• **Provided passage**:
"""

Arizona

Not Your Homie: Fake Campaign Signs Add to Arizona's Election Season Clutter

Left: A fraud. Right: A real candidate.
Left: A fraud. Right: A real candidate. Steven Hsieh

If you've been sauntering around the city of Phoenix in recent days, you might get the impression that a new, hip political candidate suddenly entered the fray just weeks before election day.

Lawn signs directing you to "HomieForSenate.com" have sprouted out of nowhere, further cluttering our public corners and median strips with jarring blasts of turquoise and promises of "Significant Change."

The only problem: You cannot vote for Homie, because Homie is not a person (or a proposition). Founded in 2015, Homie is a Utah-based startup that presents itself as an alternative to pricey real estate agents. Think Uber, but for RE/MAX.

The company just launched in Phoenix this year, which explains why it is abusing the election season for an obnoxious guerrilla marketing campaign. It's unclear whether the campaign is legal.

"""

• **What this task involves**: Carry on the article about Homie's fake campaign signs in Phoenix, starting after its last sentence.

• **Extracted records**:
"""

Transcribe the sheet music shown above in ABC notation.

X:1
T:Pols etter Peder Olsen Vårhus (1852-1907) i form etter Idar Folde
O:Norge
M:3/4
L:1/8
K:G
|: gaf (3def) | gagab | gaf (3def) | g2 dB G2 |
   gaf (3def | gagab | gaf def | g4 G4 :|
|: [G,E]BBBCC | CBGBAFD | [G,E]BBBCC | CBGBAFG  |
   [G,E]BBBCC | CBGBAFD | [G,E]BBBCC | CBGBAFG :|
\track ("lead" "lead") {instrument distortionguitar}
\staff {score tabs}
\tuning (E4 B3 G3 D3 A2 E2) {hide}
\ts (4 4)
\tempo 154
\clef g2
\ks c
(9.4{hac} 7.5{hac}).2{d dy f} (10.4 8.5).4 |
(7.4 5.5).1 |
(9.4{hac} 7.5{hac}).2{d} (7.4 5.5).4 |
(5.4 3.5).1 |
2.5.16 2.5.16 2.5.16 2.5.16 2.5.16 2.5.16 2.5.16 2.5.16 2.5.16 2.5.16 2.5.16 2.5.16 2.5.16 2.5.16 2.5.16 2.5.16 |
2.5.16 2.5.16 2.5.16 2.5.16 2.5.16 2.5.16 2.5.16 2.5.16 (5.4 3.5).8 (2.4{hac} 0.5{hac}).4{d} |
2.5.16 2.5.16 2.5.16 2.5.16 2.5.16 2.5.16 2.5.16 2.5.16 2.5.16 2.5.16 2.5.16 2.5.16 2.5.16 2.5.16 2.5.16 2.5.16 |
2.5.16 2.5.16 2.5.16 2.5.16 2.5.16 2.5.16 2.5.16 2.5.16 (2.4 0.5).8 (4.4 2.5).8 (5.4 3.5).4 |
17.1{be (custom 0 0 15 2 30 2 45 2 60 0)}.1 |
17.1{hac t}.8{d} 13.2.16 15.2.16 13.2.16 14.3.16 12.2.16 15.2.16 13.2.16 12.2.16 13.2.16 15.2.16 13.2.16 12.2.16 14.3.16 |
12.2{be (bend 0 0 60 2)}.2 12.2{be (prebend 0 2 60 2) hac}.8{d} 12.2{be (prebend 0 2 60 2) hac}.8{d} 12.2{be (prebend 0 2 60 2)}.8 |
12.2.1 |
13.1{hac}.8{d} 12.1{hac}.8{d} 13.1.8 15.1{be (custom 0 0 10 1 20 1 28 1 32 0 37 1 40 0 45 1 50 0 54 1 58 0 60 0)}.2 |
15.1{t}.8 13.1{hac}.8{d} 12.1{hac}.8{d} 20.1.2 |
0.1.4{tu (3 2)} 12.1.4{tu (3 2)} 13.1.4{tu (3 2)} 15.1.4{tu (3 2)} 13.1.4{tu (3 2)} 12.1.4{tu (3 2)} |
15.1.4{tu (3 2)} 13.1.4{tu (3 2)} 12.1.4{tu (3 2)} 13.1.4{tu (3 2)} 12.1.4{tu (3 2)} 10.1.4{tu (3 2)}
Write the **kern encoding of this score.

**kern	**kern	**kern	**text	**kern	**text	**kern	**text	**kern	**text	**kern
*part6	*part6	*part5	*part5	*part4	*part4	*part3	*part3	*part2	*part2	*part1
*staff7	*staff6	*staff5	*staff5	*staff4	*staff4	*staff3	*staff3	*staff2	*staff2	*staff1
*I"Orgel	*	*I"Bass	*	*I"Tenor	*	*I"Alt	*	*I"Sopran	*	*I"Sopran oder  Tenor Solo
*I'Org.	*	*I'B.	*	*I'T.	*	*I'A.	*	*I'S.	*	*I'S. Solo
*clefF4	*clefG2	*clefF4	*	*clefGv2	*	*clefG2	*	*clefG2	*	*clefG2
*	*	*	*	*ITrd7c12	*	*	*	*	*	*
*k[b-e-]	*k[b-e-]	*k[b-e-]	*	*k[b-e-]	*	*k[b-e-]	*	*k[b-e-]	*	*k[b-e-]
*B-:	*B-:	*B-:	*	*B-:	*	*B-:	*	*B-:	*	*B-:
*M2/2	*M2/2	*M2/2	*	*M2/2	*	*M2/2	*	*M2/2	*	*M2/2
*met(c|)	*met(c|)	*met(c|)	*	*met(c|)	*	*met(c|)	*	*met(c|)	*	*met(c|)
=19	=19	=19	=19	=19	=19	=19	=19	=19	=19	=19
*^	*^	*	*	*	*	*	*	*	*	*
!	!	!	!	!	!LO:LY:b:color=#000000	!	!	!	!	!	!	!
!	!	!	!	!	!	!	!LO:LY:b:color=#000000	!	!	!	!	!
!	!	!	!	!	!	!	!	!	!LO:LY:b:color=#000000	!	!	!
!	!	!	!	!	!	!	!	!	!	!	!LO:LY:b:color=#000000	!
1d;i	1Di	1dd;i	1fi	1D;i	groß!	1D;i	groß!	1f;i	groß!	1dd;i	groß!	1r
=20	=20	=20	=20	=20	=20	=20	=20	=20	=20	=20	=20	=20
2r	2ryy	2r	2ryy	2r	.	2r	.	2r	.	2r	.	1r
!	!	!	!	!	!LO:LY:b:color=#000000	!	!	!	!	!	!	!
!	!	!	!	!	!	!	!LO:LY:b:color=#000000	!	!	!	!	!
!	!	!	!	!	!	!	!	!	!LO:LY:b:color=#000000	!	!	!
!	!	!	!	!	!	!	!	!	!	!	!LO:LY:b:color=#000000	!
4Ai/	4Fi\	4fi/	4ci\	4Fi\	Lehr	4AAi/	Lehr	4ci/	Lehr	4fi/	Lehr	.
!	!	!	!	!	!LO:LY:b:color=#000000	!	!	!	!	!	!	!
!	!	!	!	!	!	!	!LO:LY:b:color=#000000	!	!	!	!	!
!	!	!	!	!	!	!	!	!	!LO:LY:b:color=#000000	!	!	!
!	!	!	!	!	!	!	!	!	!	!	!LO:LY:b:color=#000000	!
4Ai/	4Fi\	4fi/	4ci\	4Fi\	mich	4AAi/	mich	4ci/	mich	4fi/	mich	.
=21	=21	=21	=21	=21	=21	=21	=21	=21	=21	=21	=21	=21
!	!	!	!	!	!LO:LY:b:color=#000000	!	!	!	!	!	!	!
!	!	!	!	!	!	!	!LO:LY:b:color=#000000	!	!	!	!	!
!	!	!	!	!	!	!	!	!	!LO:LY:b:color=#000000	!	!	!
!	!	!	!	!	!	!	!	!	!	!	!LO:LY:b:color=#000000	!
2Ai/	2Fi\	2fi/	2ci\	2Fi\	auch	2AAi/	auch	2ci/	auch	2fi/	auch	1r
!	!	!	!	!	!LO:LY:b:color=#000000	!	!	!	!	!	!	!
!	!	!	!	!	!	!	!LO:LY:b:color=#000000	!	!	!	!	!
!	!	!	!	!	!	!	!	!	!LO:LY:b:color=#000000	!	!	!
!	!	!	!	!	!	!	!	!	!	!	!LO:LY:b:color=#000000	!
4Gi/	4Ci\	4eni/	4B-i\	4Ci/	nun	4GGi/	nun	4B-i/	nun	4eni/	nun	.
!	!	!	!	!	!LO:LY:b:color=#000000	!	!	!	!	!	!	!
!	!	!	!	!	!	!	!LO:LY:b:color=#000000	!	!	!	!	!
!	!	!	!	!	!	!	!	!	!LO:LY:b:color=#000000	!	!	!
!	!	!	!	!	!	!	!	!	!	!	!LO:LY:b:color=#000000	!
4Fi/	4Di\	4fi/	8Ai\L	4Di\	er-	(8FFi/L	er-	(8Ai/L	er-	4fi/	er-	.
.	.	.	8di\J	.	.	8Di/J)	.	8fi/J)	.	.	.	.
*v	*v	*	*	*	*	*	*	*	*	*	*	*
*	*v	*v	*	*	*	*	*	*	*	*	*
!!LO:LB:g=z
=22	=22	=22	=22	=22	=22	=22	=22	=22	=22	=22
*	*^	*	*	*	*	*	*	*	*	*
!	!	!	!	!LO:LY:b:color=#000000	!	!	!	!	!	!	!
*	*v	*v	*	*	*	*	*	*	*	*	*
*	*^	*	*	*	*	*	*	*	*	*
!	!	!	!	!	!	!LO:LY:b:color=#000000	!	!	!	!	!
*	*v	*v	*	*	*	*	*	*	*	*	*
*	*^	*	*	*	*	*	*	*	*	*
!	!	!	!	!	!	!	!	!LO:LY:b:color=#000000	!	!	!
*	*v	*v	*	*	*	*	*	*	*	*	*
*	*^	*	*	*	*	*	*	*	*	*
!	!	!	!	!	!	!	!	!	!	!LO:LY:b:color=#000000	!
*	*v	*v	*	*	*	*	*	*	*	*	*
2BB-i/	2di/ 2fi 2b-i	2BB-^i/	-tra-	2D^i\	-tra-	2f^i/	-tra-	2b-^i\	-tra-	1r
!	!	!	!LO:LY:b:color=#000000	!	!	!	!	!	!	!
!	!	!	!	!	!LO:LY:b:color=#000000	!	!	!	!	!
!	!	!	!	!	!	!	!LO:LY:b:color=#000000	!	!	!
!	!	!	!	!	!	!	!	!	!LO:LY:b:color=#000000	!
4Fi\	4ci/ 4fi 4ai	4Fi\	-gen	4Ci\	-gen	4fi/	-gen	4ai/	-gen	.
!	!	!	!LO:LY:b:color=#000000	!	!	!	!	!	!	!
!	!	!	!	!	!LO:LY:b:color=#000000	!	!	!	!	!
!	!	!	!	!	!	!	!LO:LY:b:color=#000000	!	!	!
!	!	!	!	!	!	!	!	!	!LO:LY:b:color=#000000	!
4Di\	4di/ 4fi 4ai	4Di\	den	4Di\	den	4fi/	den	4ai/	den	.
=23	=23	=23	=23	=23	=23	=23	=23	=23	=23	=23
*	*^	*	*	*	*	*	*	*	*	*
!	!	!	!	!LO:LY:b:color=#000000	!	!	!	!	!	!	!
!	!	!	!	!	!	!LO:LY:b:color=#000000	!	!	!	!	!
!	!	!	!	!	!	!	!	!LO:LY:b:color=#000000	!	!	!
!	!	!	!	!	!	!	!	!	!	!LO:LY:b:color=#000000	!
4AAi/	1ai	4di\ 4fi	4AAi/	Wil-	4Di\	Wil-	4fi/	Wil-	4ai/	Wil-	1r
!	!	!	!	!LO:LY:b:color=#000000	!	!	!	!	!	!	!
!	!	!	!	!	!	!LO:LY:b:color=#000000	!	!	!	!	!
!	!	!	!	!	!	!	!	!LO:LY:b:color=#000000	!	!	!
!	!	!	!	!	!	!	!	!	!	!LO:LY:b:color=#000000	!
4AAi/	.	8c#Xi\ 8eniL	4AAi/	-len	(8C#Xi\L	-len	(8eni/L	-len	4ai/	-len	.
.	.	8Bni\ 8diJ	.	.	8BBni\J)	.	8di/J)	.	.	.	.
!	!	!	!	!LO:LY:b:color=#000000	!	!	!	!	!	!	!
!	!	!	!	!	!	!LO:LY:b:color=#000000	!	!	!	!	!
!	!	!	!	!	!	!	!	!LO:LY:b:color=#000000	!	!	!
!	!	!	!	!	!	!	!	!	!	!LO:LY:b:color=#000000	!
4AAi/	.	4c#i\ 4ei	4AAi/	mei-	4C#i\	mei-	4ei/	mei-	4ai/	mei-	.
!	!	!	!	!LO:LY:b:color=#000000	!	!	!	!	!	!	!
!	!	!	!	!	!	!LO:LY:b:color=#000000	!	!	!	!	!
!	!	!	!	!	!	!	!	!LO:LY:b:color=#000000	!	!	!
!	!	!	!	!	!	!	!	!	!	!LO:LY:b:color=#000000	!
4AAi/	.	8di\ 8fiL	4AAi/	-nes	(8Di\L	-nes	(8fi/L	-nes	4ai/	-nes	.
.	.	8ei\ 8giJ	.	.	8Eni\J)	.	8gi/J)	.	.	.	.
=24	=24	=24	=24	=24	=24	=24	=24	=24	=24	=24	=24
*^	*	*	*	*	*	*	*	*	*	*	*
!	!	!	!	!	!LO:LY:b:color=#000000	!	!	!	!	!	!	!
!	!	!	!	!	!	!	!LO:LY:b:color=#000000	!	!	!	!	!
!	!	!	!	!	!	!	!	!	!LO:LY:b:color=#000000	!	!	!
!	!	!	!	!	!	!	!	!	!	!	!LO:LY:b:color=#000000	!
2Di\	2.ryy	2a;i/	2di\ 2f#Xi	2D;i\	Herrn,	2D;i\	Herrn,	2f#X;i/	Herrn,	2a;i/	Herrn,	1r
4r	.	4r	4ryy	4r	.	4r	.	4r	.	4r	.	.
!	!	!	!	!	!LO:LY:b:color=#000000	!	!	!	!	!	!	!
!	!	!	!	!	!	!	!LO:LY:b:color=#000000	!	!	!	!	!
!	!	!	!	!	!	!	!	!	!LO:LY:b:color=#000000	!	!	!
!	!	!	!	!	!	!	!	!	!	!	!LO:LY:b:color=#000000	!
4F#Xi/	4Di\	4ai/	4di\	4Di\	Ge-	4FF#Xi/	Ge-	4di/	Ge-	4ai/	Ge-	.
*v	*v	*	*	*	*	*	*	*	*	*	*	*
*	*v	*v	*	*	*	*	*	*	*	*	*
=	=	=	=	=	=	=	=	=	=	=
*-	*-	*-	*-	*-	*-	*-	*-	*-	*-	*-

"""

• **The reply**:
Anybody who wants to display a commercial sign in the city of Phoenix must obtain a permit. Political signs come with their own set of rules, including requirements to notify the city and to remove the sign 10 days after the election. 

By deadline, the city's Phoenix and Planning Department had not responded to a question on whether Homie followed city regulations in planting its signs. (We will update this post if we get a response.)

After we contacted Homie through email, a public relations representative with the local firm Knoodle accidentally copied us in a response to Homie VP of Marketing Joe Grover.

"The city of Phoenix hasn’t reached out to us on any of the signs yet," wrote Knoodle director of PR Ross Trumble to Grover.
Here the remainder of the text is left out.